At the conclusion of Ted’s lecture, we all paused for morning tea. Walking up the ramp to the church hall, I heard a lady behind me say,”I beg your pardon, but are you a Hall?” I replied that I was and she said, “Well, so am I.” I was stunned because I thought I had a pretty good handle on where the surviving members of the family were and who they were but she was a complete stranger to me. As it turns out, Cristine is a descendant of Mary Hall, one of George and Mary’s 2 daughters. She had been out of the state when the Bicentennial took place and so we had missed her. Her ancestor had married a Johnstone, one of the other founding families so the Hall name died out on that line.

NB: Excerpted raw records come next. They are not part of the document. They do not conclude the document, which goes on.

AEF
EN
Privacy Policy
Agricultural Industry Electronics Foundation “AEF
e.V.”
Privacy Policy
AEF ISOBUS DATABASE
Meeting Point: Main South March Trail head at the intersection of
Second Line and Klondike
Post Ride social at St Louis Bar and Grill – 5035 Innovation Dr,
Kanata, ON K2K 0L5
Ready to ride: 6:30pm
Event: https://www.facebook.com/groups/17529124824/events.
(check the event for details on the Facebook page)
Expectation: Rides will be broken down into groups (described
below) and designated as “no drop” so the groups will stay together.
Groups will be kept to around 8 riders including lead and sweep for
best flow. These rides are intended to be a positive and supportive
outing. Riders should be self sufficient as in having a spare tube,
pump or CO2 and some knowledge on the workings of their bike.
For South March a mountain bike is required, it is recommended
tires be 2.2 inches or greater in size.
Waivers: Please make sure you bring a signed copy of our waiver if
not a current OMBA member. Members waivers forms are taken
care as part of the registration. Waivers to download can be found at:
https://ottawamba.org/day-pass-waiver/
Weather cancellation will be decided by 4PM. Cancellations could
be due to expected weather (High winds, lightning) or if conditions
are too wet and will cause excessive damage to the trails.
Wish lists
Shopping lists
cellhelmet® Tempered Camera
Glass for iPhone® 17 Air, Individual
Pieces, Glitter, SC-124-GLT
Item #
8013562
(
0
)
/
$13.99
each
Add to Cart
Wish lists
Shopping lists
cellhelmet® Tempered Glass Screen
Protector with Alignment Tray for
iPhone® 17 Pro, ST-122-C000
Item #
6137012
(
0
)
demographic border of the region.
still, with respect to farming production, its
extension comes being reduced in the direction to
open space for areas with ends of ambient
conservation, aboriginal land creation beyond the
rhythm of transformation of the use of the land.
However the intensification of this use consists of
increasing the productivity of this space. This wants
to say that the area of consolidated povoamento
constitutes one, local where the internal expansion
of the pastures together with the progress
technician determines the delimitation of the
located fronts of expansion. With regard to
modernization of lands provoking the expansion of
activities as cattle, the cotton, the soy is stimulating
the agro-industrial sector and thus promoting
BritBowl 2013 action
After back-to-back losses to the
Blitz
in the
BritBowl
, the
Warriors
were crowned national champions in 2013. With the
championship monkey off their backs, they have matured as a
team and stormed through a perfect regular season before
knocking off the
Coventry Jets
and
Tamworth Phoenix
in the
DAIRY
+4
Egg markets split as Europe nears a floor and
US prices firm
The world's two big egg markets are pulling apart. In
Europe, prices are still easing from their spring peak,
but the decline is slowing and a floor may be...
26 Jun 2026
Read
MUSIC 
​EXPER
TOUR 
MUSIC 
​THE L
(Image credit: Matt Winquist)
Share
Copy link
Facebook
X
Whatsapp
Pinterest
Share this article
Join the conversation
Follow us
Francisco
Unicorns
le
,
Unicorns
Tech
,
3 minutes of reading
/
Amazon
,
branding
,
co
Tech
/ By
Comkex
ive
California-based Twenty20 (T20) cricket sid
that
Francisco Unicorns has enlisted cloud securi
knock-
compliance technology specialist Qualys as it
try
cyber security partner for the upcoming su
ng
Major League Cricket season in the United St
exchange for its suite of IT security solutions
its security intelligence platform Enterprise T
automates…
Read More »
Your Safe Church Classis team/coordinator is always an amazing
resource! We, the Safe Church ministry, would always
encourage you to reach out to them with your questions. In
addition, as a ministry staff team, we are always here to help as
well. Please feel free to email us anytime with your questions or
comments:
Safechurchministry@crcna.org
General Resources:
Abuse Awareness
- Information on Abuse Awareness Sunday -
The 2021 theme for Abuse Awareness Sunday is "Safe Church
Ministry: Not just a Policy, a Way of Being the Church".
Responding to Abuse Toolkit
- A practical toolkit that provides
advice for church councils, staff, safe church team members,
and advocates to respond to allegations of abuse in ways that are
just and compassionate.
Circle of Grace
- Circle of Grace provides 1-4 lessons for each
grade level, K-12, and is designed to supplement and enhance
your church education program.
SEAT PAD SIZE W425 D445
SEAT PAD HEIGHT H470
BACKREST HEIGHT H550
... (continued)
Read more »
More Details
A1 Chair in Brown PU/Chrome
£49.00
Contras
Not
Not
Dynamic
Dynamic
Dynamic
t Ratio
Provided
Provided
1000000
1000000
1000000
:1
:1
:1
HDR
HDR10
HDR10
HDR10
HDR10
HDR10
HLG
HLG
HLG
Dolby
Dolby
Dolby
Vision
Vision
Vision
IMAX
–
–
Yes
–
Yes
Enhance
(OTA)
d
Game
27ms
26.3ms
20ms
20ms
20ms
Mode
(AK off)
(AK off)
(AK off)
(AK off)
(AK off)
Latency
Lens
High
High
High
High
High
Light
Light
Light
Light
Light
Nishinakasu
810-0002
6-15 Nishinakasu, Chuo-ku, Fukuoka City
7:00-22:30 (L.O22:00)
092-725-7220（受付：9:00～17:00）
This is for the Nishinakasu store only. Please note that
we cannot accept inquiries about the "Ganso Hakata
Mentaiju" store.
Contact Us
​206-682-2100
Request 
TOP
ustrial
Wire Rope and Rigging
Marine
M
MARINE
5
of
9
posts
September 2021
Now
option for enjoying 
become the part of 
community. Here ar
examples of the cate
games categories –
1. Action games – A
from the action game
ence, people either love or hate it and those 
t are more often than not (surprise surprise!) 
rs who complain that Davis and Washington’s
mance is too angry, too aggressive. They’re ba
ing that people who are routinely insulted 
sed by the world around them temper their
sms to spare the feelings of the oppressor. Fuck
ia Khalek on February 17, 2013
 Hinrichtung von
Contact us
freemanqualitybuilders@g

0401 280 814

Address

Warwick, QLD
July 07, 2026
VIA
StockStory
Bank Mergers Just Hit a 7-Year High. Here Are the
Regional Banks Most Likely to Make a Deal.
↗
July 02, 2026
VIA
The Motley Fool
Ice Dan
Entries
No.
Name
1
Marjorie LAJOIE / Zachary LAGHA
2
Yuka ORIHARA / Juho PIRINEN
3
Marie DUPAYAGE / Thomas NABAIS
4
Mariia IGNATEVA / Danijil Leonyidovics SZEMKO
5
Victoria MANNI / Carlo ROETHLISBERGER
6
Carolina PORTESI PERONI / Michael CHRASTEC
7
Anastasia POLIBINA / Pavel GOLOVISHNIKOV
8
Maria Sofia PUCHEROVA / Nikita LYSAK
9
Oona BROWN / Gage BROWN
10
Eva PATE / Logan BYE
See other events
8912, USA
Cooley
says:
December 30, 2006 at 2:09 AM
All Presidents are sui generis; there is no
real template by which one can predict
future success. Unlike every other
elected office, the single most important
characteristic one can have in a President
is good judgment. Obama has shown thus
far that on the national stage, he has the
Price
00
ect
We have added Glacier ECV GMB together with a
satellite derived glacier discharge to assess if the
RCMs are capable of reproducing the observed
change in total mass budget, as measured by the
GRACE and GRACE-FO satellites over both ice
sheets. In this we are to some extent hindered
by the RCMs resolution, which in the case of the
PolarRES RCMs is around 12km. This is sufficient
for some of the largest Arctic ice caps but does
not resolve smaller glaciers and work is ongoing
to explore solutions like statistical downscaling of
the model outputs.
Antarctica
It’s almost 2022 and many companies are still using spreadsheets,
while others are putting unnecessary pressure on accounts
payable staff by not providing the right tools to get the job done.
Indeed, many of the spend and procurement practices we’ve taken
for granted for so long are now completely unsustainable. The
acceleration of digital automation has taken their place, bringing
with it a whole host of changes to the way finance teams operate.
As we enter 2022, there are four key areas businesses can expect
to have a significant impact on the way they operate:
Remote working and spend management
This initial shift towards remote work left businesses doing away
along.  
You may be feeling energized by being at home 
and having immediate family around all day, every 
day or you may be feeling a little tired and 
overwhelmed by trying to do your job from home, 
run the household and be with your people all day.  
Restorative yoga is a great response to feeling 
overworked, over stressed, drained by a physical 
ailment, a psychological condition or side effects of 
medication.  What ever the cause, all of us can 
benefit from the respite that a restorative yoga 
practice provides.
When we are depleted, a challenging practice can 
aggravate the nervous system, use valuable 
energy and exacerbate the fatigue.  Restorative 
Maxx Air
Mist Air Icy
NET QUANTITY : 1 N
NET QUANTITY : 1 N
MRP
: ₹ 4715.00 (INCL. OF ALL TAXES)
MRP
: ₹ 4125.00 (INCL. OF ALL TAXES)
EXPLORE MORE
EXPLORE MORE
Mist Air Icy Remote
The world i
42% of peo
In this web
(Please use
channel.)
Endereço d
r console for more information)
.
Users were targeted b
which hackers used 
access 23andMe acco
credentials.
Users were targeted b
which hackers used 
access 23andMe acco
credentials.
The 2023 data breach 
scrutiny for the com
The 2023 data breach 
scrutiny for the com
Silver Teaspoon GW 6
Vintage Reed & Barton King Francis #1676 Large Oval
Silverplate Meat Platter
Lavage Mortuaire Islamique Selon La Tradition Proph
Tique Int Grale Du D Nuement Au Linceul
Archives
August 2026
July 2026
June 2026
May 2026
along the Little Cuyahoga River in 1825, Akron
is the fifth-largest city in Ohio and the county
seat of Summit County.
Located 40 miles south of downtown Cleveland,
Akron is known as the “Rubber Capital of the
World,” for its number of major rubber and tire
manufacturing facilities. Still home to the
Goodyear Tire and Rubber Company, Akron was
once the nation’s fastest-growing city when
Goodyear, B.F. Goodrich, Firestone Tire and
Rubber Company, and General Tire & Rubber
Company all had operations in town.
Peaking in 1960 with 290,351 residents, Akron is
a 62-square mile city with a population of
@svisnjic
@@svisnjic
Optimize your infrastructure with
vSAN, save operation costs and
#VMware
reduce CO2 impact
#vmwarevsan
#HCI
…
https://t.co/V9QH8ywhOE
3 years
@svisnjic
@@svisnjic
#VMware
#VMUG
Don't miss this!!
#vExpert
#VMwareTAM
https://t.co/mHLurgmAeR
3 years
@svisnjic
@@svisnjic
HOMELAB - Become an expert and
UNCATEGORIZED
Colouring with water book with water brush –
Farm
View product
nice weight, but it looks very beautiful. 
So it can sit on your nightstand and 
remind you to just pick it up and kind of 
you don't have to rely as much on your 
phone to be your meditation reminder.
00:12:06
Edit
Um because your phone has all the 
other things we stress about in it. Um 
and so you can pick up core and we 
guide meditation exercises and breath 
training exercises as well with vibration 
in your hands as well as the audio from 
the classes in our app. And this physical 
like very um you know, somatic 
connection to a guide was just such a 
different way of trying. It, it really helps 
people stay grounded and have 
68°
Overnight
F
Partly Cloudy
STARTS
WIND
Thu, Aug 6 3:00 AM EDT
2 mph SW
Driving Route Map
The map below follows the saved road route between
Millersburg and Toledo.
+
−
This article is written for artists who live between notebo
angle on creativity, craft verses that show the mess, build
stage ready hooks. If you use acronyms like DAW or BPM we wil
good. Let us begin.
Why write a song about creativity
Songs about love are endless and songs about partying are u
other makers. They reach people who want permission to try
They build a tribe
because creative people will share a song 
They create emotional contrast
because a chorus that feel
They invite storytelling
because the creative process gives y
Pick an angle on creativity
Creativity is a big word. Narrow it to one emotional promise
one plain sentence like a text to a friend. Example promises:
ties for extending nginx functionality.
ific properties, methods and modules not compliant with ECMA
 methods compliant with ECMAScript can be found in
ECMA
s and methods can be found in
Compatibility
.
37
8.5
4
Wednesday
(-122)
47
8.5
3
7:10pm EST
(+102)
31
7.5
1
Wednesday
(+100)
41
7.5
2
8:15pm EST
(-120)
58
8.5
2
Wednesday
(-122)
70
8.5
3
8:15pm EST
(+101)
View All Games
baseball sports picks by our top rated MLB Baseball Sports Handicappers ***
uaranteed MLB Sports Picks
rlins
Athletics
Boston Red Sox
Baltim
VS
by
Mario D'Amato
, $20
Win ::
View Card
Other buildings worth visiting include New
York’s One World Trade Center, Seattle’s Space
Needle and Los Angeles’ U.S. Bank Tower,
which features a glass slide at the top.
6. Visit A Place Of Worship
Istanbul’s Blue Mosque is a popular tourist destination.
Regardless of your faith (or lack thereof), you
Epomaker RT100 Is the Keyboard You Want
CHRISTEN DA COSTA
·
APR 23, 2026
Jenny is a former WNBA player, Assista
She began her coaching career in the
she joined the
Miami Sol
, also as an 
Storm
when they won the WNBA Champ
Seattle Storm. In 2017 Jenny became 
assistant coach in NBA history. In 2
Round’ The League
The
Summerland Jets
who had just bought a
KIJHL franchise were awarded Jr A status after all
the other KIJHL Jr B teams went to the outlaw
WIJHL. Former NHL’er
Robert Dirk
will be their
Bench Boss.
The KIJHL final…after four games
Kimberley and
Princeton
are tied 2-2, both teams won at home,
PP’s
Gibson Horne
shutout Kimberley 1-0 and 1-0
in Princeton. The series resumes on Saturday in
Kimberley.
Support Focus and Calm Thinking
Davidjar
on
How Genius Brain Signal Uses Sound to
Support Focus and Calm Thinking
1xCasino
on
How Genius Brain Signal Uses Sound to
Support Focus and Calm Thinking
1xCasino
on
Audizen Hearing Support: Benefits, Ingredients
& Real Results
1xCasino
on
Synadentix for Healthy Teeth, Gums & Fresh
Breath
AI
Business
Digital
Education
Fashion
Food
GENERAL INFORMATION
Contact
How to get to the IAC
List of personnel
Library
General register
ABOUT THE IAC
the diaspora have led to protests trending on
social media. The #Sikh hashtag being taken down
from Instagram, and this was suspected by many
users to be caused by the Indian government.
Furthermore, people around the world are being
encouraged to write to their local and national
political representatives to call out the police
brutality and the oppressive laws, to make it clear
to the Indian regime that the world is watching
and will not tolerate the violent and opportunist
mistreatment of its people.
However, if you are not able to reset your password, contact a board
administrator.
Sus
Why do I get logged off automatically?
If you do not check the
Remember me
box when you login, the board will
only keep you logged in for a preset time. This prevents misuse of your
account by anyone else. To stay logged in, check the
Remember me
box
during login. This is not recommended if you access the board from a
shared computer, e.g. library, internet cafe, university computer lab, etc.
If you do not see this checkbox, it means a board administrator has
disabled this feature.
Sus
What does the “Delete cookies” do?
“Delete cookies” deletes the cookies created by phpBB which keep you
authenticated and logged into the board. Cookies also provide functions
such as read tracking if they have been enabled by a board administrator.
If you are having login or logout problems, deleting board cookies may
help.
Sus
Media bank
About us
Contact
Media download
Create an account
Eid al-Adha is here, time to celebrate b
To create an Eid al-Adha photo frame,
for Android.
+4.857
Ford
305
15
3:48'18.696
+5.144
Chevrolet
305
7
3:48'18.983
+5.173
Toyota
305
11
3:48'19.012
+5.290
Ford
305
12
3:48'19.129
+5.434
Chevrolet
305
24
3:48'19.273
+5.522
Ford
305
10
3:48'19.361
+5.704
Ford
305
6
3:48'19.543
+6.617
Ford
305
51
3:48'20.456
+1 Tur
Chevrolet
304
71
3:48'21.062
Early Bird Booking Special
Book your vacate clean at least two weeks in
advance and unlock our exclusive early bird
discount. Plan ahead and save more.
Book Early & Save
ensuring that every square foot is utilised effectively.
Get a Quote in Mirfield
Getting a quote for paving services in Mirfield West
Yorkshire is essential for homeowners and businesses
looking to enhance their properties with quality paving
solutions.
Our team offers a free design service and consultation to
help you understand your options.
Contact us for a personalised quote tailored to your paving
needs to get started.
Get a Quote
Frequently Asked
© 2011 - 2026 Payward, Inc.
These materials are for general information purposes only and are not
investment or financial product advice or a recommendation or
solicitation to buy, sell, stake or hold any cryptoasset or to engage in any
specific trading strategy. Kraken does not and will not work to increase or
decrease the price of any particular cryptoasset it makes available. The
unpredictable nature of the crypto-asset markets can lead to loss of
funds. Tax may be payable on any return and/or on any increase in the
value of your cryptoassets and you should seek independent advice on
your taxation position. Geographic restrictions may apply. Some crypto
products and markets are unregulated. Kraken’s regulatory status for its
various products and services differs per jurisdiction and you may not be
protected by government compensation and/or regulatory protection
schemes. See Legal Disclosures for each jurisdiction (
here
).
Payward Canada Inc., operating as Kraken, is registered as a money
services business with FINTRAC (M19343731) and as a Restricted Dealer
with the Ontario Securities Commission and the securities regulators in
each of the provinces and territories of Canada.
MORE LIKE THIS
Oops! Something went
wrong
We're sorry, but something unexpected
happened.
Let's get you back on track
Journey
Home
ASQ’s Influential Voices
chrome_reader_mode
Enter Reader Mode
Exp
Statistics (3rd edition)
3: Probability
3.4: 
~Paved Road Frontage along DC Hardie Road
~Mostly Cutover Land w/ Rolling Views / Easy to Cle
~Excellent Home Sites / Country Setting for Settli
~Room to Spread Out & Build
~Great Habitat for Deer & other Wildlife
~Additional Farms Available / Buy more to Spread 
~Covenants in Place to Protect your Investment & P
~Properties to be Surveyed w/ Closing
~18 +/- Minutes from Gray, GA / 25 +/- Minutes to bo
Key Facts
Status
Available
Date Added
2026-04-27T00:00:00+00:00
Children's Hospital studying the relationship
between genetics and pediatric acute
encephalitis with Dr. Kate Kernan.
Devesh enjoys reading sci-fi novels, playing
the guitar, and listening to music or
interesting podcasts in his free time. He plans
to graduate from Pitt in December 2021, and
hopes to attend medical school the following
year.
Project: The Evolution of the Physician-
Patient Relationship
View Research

However, by far the most amazing revelation of the day happened when we were taken on a guided tour of the graveyard. Of course, I have explored it many times but it was fascinating to hear about some of the other members of the founding families and how their lives had worked out. But Ted was keeping the best till last. The tour finished at the grave of the boat-builder, John Grono. Like many of the toms in the cemetery (including George’s and many of his descendants) the grave is an above-ground crypt with a wrought iron fence around it. Ted asked us, “Have you ever considered how succeeding children were buried in a tomb like this. I mean, you couldn’t lift the lid as it is this massive slab of sandstone, so, how did they do it?”
None of us had any idea. “Well,” Ted continued, “In 2009, we opened John Grono’s crypt. A relative had claimed that another member of the family whose name was no on the plaque on the outside, had been buried there and they had obtained permission for the grave to be opened. We had an idea of how to do this so we began excavating at the end of the crypt. Upon scraping back the grass, we were amazed to find two large sandstone blocks lying at 90 degrees to the crypt. After moving those with the excavator we found a large hole that, when cleaned up a bit, revealed a set of beautifully constructed stairs that led down to a sandstone wall. When this was removed we gained access to the burial chamber. We were not allowed to go in but photos taken with a Go-Pro camera revealed an astonishingly constructed crypt below the grave memorial above.” Photos revealed that there were the remains of 5 coffins inside, one more than was expected so it seems that the relative of John Grono was correct.
To say that we were all flabbergasted is a gigantic understatement. Ted went on to say that preliminary tests of the other above-ground graves indicate that they all appeared to have elaborately built crypts under the main monument.
This is George Hall’s grave in which many of his descendants are buried.
Thanks for bearing with me, I’m still a bit overcome by it all.